■ **THE PROBLEM**:
Gather every line of the listing that contains the word "aorta" and copy each one out in full.

==================================================

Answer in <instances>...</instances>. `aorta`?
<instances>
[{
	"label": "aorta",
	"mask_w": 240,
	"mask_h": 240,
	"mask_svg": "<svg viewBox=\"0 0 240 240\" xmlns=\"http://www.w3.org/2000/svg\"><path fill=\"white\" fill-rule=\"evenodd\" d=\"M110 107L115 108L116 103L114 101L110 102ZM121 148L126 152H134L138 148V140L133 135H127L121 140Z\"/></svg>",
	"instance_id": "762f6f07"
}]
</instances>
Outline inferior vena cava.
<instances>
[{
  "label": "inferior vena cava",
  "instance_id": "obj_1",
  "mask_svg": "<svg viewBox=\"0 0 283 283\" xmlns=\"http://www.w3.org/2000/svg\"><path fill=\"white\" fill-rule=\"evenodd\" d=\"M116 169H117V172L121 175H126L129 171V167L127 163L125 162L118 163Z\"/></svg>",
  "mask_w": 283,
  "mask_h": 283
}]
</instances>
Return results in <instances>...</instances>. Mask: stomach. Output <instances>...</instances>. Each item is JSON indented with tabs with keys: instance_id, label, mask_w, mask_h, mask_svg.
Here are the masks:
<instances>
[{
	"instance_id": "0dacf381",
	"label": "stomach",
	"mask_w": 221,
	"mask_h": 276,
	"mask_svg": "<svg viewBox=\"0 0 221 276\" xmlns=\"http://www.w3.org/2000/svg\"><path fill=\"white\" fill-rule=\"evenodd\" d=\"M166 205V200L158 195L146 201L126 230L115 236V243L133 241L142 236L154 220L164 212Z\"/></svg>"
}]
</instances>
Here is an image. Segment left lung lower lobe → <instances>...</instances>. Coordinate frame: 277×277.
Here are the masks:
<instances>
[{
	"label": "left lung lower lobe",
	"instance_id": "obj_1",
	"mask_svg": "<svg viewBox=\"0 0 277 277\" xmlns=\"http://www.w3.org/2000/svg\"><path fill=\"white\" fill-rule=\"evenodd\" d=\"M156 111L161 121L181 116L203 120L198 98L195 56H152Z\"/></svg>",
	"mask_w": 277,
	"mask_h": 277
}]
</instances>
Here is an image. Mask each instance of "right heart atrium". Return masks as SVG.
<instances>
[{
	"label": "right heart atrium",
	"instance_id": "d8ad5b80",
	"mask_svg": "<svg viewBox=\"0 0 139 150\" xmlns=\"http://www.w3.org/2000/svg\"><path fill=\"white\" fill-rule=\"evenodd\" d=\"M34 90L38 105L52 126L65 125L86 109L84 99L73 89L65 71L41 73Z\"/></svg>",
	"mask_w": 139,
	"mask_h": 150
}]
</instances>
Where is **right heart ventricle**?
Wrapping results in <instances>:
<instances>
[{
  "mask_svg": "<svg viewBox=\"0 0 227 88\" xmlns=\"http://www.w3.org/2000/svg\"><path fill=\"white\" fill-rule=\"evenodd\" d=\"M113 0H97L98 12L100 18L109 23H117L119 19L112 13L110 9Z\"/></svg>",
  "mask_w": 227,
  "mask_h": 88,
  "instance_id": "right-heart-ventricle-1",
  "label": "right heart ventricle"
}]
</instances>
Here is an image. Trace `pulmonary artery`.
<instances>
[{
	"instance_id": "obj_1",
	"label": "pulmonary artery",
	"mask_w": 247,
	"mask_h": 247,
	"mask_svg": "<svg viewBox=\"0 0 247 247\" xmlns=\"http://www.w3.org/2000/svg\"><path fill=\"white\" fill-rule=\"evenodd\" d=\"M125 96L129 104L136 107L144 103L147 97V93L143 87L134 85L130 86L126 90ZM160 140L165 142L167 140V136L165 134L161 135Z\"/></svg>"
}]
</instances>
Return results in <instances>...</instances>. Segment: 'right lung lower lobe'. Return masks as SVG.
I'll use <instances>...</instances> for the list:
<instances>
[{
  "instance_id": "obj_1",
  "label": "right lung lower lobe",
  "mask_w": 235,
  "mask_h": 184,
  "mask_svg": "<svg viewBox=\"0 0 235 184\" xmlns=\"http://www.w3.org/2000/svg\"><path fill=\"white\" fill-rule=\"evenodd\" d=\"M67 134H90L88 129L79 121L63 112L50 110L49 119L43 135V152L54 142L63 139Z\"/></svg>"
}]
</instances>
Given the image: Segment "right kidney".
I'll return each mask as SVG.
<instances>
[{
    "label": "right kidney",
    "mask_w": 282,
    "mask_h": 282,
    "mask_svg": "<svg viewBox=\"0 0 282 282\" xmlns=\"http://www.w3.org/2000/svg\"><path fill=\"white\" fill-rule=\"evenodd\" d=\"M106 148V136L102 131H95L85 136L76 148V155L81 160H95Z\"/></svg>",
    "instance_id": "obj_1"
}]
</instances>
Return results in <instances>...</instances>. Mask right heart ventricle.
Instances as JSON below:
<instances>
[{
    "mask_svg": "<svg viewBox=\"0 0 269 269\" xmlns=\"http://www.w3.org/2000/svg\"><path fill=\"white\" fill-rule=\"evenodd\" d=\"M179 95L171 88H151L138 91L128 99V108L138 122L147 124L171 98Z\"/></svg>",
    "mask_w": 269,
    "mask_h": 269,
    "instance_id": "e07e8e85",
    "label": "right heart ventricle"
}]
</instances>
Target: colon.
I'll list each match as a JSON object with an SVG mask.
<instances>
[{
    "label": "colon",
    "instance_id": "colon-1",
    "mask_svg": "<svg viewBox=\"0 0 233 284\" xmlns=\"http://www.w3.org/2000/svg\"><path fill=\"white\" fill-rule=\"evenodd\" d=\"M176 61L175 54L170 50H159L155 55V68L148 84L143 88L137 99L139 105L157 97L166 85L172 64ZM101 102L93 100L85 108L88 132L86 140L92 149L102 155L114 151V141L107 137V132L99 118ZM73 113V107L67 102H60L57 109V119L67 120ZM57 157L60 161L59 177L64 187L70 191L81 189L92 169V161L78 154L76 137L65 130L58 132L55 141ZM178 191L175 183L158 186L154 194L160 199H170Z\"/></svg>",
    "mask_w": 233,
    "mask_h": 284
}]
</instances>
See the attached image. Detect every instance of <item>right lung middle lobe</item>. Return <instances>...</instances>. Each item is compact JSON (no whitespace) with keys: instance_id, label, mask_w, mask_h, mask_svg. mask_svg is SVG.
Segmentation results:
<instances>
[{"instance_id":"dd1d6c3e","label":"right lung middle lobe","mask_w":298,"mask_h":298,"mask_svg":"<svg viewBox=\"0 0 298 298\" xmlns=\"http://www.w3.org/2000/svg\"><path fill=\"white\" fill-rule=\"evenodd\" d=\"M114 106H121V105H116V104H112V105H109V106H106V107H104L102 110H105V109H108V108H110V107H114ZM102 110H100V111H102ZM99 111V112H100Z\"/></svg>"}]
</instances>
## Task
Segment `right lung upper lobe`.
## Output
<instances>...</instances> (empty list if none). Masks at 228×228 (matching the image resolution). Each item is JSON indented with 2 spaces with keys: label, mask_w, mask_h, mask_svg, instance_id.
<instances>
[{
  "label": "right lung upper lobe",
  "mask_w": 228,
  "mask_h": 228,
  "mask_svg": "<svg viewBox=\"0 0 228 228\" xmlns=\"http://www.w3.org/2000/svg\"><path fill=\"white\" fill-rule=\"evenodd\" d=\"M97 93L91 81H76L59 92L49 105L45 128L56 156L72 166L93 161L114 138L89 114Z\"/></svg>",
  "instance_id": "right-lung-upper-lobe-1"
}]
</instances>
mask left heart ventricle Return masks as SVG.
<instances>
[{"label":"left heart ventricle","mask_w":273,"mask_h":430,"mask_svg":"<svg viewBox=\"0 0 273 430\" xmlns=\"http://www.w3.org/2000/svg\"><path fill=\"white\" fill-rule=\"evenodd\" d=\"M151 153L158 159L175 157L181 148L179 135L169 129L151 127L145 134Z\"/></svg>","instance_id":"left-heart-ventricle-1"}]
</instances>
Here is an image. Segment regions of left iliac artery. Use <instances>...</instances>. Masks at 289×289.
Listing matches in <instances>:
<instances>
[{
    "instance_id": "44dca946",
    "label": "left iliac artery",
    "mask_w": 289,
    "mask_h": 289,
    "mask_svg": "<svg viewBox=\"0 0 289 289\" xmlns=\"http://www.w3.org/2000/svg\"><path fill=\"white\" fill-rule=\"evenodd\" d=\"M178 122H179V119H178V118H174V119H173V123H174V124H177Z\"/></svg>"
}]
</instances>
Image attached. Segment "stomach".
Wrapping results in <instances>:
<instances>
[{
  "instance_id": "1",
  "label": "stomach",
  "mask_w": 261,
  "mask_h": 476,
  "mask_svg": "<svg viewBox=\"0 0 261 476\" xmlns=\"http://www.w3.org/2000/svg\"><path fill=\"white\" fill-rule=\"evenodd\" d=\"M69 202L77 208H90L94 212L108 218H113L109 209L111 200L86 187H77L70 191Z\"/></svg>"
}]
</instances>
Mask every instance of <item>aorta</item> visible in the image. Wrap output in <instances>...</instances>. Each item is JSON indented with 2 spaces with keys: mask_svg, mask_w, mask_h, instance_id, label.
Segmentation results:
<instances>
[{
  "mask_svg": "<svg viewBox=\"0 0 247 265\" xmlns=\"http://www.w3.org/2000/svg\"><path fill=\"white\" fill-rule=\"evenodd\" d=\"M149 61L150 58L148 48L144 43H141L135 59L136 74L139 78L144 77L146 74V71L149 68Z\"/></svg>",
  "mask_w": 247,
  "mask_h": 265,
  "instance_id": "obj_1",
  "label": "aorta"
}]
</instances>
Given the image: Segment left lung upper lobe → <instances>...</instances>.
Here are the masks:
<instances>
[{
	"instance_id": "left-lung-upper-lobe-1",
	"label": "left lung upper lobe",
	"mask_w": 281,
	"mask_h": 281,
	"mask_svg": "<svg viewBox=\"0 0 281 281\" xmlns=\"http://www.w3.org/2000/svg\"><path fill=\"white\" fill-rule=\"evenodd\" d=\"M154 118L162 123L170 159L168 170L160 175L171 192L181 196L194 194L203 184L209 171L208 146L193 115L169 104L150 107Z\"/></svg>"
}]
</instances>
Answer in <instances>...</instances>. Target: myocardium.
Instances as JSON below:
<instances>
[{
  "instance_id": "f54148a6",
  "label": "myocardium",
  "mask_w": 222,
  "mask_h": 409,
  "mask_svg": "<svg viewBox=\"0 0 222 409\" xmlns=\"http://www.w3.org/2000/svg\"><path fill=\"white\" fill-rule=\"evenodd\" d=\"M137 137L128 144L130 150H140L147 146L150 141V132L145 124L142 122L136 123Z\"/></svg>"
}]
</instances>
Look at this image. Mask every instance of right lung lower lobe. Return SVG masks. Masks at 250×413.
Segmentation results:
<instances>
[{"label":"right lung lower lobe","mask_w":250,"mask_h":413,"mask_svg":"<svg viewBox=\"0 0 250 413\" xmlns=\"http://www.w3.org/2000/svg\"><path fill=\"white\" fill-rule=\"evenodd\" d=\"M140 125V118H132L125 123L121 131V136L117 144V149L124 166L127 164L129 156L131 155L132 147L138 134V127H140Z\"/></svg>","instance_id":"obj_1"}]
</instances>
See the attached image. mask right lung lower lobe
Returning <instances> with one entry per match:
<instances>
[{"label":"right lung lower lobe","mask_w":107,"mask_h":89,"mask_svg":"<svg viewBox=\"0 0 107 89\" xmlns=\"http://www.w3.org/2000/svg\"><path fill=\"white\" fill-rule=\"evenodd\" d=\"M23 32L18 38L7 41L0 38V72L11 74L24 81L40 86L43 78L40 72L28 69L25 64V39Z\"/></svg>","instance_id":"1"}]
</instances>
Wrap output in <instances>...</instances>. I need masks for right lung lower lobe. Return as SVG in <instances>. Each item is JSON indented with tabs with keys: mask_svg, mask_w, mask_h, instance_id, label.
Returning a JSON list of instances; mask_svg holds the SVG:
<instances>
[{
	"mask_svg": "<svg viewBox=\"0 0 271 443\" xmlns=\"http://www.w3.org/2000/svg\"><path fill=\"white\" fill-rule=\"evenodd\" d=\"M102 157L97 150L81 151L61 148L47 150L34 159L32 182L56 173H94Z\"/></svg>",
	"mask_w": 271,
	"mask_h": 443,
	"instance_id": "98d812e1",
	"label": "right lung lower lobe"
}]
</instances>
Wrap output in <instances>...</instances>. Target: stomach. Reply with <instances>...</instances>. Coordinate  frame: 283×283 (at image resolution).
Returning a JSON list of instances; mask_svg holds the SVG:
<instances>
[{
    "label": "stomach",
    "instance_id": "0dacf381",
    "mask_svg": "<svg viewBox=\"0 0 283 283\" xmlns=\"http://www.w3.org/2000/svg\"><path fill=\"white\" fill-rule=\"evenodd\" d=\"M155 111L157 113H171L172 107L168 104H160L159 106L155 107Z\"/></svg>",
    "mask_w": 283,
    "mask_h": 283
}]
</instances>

==================================================

■ **THE ANSWER**:
Answer in <instances>...</instances>. `aorta`?
	"label": "aorta",
Mask every instance of <item>aorta</item> visible in the image. Wrap output in <instances>...</instances>. Each item is JSON indented with 2 spaces with keys: mask_svg, mask_w, mask_h, instance_id, label.
  "label": "aorta"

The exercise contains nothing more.